*Dataset records*:
──────────

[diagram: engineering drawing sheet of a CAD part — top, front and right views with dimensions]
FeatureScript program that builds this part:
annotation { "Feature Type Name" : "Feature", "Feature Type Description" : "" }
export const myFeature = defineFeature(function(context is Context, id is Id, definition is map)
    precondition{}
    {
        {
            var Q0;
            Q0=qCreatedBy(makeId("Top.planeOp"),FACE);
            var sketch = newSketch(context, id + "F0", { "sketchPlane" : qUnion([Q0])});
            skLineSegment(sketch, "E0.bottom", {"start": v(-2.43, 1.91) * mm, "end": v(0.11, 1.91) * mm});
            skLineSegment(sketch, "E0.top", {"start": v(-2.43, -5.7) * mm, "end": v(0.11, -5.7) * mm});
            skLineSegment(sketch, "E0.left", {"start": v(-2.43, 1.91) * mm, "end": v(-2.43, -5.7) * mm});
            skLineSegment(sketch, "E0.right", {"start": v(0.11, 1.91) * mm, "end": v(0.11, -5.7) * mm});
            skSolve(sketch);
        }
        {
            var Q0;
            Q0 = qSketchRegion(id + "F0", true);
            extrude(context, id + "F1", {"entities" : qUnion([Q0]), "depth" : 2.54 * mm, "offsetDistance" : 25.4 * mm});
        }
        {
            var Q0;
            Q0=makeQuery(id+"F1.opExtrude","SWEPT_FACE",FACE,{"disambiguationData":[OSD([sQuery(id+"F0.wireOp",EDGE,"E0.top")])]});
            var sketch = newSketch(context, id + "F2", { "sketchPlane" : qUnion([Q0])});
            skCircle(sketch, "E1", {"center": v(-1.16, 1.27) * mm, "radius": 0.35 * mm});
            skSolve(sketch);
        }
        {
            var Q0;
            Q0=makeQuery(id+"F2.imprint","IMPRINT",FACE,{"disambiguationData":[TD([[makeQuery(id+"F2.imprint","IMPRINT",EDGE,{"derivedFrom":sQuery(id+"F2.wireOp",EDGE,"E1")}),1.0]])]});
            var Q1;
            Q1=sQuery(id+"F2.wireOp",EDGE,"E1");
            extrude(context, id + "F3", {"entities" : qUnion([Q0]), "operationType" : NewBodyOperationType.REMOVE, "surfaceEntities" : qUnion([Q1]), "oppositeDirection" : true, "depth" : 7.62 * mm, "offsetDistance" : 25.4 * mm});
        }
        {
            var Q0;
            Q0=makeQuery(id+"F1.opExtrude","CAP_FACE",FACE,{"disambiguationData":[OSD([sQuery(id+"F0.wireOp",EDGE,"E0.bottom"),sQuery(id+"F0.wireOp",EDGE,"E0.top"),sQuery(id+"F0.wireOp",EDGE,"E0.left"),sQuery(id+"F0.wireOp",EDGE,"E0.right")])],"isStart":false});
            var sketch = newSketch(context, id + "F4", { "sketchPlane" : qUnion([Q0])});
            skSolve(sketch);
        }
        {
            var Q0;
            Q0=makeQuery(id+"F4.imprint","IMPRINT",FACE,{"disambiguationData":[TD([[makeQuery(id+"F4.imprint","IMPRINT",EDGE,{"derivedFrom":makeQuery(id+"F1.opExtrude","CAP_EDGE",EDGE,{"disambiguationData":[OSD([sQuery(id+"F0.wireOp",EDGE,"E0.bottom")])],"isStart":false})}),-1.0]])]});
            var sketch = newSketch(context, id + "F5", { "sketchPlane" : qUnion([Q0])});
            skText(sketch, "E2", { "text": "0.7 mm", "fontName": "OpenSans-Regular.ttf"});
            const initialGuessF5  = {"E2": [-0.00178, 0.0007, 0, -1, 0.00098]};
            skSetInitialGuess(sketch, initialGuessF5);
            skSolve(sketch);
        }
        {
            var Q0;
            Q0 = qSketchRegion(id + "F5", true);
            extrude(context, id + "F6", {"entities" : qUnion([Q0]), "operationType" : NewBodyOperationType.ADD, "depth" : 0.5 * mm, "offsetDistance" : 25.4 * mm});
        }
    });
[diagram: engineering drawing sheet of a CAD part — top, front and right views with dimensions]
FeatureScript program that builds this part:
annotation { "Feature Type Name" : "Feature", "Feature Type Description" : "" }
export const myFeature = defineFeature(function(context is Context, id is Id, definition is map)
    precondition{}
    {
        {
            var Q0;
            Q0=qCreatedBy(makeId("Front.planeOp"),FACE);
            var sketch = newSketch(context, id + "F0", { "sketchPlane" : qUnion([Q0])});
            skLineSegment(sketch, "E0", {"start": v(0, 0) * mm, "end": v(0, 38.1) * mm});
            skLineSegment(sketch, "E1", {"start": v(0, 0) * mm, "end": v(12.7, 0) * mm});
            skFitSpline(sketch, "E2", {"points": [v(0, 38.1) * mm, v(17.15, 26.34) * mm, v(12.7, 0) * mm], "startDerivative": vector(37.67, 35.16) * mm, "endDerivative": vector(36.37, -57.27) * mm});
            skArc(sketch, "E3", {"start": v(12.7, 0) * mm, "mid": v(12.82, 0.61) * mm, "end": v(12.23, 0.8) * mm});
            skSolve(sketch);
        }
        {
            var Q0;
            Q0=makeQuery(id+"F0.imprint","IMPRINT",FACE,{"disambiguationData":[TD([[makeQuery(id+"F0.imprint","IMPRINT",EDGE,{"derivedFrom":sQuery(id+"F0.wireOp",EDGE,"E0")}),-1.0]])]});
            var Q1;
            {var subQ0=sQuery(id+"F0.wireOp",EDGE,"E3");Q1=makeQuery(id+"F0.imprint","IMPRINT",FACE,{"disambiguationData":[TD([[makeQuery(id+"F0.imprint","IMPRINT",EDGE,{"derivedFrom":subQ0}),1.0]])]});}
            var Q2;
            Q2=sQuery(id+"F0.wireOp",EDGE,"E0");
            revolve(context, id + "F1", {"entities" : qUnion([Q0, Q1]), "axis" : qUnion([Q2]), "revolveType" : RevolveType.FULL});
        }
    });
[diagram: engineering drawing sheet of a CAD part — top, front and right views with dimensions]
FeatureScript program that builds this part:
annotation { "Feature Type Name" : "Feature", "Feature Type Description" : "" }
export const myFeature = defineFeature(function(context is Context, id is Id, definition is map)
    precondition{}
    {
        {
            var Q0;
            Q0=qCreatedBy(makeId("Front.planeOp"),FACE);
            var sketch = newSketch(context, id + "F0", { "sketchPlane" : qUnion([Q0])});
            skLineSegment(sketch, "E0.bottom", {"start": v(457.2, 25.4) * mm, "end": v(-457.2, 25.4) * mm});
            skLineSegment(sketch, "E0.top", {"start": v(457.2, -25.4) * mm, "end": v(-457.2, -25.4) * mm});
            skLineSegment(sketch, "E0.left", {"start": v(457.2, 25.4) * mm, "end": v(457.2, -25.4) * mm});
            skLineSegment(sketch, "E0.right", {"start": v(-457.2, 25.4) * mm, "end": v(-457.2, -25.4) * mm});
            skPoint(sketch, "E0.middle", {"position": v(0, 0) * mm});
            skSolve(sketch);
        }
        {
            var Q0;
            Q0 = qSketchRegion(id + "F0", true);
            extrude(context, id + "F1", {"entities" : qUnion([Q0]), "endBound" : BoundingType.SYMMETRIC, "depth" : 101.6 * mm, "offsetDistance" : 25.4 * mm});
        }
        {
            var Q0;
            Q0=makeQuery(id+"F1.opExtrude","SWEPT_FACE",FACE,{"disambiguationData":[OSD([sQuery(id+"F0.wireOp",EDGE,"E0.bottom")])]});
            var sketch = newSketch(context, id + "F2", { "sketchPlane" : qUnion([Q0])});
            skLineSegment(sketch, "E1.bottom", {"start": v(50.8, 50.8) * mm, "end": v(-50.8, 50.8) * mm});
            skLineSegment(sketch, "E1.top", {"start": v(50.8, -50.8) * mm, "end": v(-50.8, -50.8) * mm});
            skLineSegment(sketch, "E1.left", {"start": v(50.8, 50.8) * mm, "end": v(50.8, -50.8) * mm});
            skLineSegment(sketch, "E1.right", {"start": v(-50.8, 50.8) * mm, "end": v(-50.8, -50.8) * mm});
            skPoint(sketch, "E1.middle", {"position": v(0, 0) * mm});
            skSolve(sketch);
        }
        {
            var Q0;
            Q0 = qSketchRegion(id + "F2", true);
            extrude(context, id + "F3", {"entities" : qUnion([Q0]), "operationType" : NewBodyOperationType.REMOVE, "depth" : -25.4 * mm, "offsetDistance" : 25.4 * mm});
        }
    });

──────────

*Directive*: Show every line of the entries that contains the string "left".

*Exercise output*:
            skLineSegment(sketch, "E0.left", {"start": v(-2.43, 1.91) * mm, "end": v(-2.43, -5.7) * mm});
            Q0=makeQuery(id+"F1.opExtrude","CAP_FACE",FACE,{"disambiguationData":[OSD([sQuery(id+"F0.wireOp",EDGE,"E0.bottom"),sQuery(id+"F0.wireOp",EDGE,"E0.top"),sQuery(id+"F0.wireOp",EDGE,"E0.left"),sQuery(id+"F0.wireOp",EDGE,"E0.right")])],"isStart":false});
            skLineSegment(sketch, "E0.left", {"start": v(457.2, 25.4) * mm, "end": v(457.2, -25.4) * mm});
            skLineSegment(sketch, "E1.left", {"start": v(50.8, 50.8) * mm, "end": v(50.8, -50.8) * mm});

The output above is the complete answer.